▶ **Exercise passage**:
◆ ◆ ◆ ◆ ◆

Depending on the noise added, for large sigma, strange solutions may appear due to the aliasing phenomena. This problem can be handled by introducing suitable terms into the error definition.

Answer 3

Use a statistics package. For example, R is an environment for statistical computing. In R you can load your data into a 'data frame' (call it mydat) with columns named (say) t and y. The nonlinear model $$ y = A\cos(\phi + \omega t)\tag1 $$ with amplitude $A$, angular frequency $\omega$ and phase $\phi$ is represented in R as the formula

y ~ A * cos(phi + omega * t)

where A, omega, and phi are the parameters to be fitted and t and y are the columns in your data. To perform a nonlinear regression you invoke the function nls() with the formula, the data, and starting guesses for the parameters. A good guess for $A$ would be half the range of the $y$ values, so you might do:

A0 <- (max(mydat$y) - min(mydat$y))/2
nlfit <- nls(y ~ A * cos(phi + omega * t), data=mydat, start=list(A=A0, omega=1, phi=0))

The estimated parameters are found by inspecting the output object nlfit:

print(summary(nlfit))
ahat <- coef(nlfit)['A']
omegahat <- coef(nlfit)['omega']
phihat <- coef(nlfit)['phi']

You can also use R to plot your data along with the fitted model, and much more.

◆ ◆ ◆ ◆ ◆

▶ **Directive A**: List every variable name in the passage on fitting a cosine model in R that is assigned a value with the <- operator.

◆ ◆ ◆ ◆ ◆

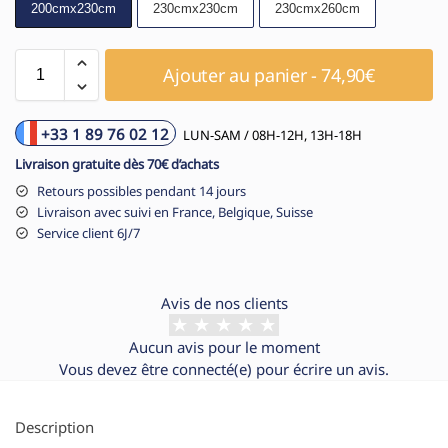
200cmx230cm
230cmx230cm
230cmx260cm
Ajouter au panier - 74,90€
+33 1 89 76 02 12
LUN-SAM / 08H-12H, 13H-18H
Livraison gratuite dès 70€ d’achats
Retours possibles pendant 14 jours
Livraison avec suivi en France, Belgique, Suisse
Service client 6J/7
Avis de nos clients
Aucun avis pour le moment
Vous devez être
connecté(e)
pour écrire un avis.
Description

◆ ◆ ◆ ◆ ◆

▶ **Directive B**: Put the lines of the listing into a numbered list, skipping blank lines and leaving out the pictures.

▶ **Task answer A**: A0, nlfit, ahat, omegahat, phihat

▶ **Task answer B**:
1. 200cmx230cm
2. 230cmx230cm
3. 230cmx260cm
4. Ajouter au panier - 74,90€
5. +33 1 89 76 02 12
6. LUN-SAM / 08H-12H, 13H-18H
7. Livraison gratuite dès 70€ d’achats
8. Retours possibles pendant 14 jours
9. Livraison avec suivi en France, Belgique, Suisse
10. Service client 6J/7
11. Avis de nos clients
12. Aucun avis pour le moment
13. Vous devez être
14. connecté(e)
15. pour écrire un avis.
16. Description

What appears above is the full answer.